In another sign of the zealous official response, the story of the woman’s trip was published in state media, with extensive details of all the places she went within a two-week period. The long list includes metro stations, public restrooms, a supermarket, a luxury shopping center and a Dior boutique, a famous Peking duck restaurant, a cinema, a hair salon, a stand-up and even a park of ski.

More than 16,000 people linked to those locations have been tested with all negative results so far, authorities said Monday — and the city has yet to report any more cases. At a press conference, authorities raised the possibility that the woman contracted the virus after handling international mail.

Chinese authorities have repeatedly blamed imported goods for causing local outbreaks. However, the risk of surface transmission of Covid-19 is low compared to airborne transmission, according to the US Centers for Disease Control and Prevention (CDC). The virus dies “quickly” on porous surfaces but can persist longer on hard indoor surfaces, the CDC said last year.

After Beijing’s single case was announced, many schools in affected districts shifted students to online learning this week, and the city closed a number of scenic spots and temples. From January 22, all arrivals to the capital must undergo Covid tests both before and after arrival.

And despite the imminent arrival of thousands of Winter Olympians for the start of the Games on February 4, Beijing has decided to suspend dozens of international flights. Since Wednesday, all flights from the United States to China have either been canceled or may be suspended.

Athletes and staff mainly take special flights reserved for those with Olympic qualifications as part of the “closed loop” bubble, which covers all stadiums, competition venues, accommodation and catering, and has its own transport system.
Wang Guangfa, a respiratory expert at Peking University First Hospital, said the situation was still difficult to assess because authorities do not know where the woman was infected. “It is very possible that new cases will appear if the cause is not clear,” he said, according to a public tabloid. World times.

Although any additional infections may trigger more restrictions in the coming days, there is no need to overreact to a single case, which would not impact the Olympics, Wang added.

The public in Beijing appeared to share their sentiments, with crowds heading out for winter festivities this weekend, in stark contrast to localized lockdowns in some districts. On Sunday, many families flocked to a popular lake to skate on its frozen waters.

In addition to Beijing, a growing list of cities across China are also struggling to settle Covid epidemics and the Omicron threat.
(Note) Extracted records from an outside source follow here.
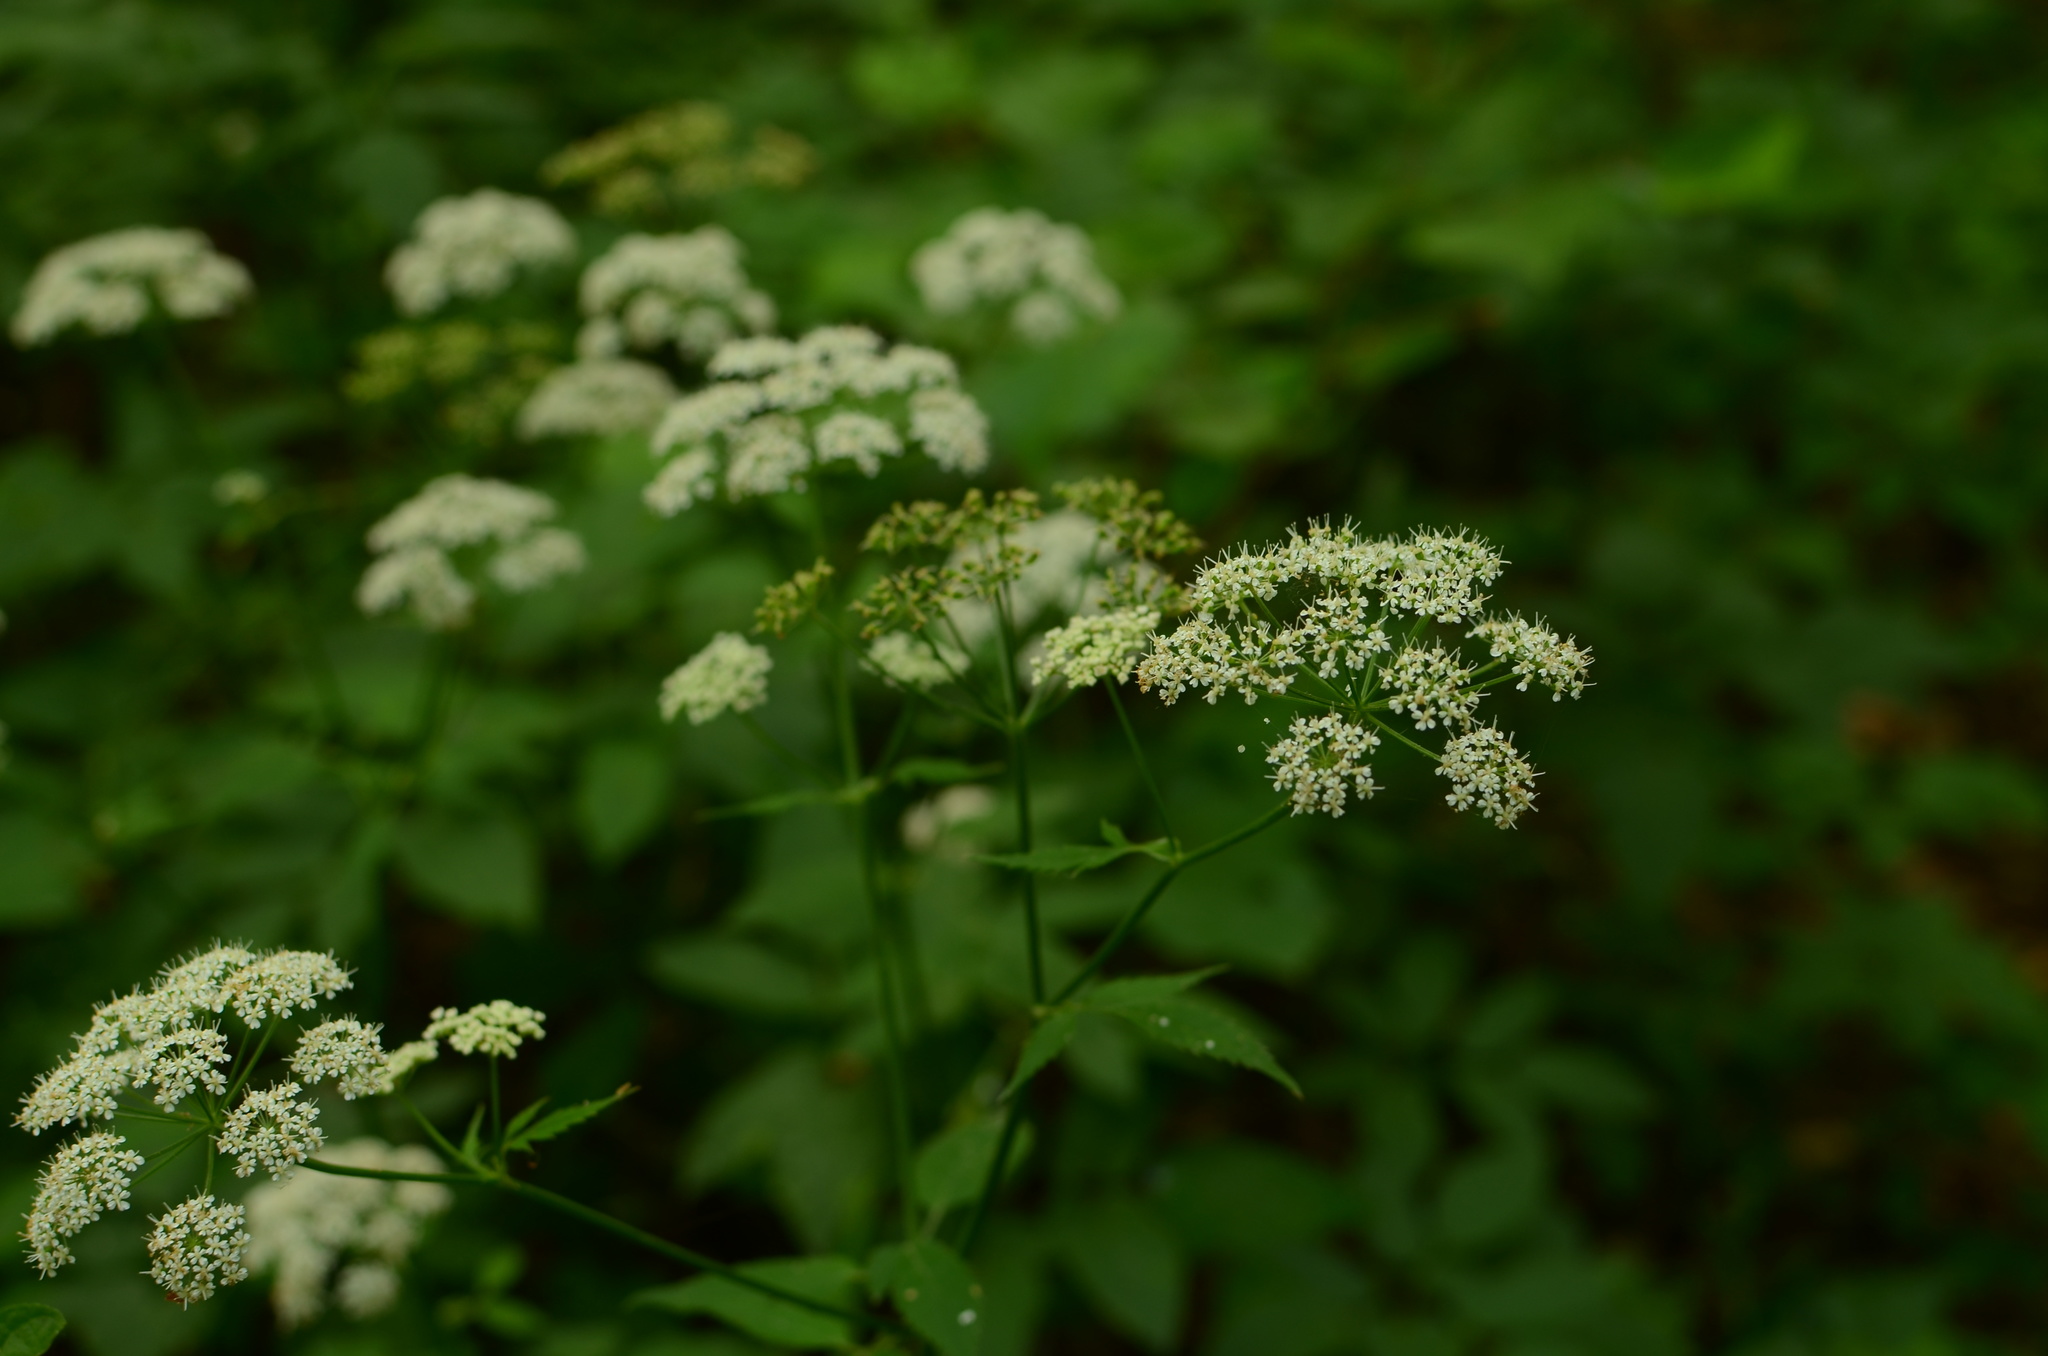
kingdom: Plantae
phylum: Tracheophyta
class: Magnoliopsida
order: Apiales
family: Apiaceae
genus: Aegopodium
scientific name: Aegopodium podagraria
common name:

The variant was first detected in the community of Tianjin on January 8 and has since been found in seven other cities, including Beijing.

Many cities are now imposing restrictions such as closing public spaces and banning dine-in services at restaurants, as well as suspending air travel to the capital.

Chinese social media posts and videos show several targeted instant lockdowns in Shanghai over the past week, trapping anyone unlucky enough to be nearby. At one mall, shoppers were stuck for two days, with officials testing everyone inside and ordering a deep clean before reopening.

Video posted to social media showed a woman outside the mall, crying and reaching out to a small toddler who was watching behind her glass doors.

The measures may seem extreme, but they remain widely popular with much of the Chinese public, the vast majority of whom can enjoy life as normal.

And with the stakes so high, the authorities are taking no chances, knowing that all eyes are on Beijing as the Games approach.

CNN’s Nectar Gan contributed to this report.